Employees with disabilities and long-term health problems are far more likely to be ill-treated in the workplace, according to an ESRC-funded study. The study, led by Professor Ralph Fevre from Cardiff University, is the largest national representative study of ill-treatment of UK employees in the workplace to date. It found that employees with a disability or long-term illness reported they were more likely to have negative experiences at work.

For example, 13.4 per cent of people with a disability or long-term illness said they had been humiliated or ridiculed in connection with their work, compared to 8.7 per cent for people without a disability.

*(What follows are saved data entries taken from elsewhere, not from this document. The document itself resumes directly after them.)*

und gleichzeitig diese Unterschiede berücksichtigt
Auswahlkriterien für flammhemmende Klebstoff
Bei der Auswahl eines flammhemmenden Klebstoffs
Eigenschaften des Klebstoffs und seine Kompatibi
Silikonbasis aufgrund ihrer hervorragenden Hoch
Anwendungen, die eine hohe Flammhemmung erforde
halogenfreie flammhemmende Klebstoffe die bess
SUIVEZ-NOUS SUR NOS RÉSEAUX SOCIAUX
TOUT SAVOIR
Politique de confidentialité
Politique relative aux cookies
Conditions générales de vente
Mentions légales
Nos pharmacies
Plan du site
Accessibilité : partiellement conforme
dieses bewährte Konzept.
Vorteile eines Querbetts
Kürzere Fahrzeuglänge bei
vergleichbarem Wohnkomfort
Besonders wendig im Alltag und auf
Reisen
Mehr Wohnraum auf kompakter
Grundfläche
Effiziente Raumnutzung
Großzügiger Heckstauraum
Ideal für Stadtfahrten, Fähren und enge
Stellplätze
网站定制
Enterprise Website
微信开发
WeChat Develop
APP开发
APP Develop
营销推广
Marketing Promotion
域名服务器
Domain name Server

Also, 11.6 per cent of people with a disability said they had experienced actual physical violence at work, compared to 5.5 per cent of people without a disability.

The research findings have had significant impacts amongst policymakers, industry stakeholders and non-governmental organisations (NGOs). They have also influenced the way in which HR managers, trade union representatives and employment consultants construct problems in the workplace. Finally, they have improved understanding of the incidence and profile of workplace violence - not only amongst the general public, but also amongst practitioners, particularly in health and social care.

The findings about the extent and nature of workplace violence led to the publication of two reports, Work fit for All in 2008 and Insight Into Ill-treatment In The Workplace in November 2011, as well as a book, Trouble at Work, in 2012.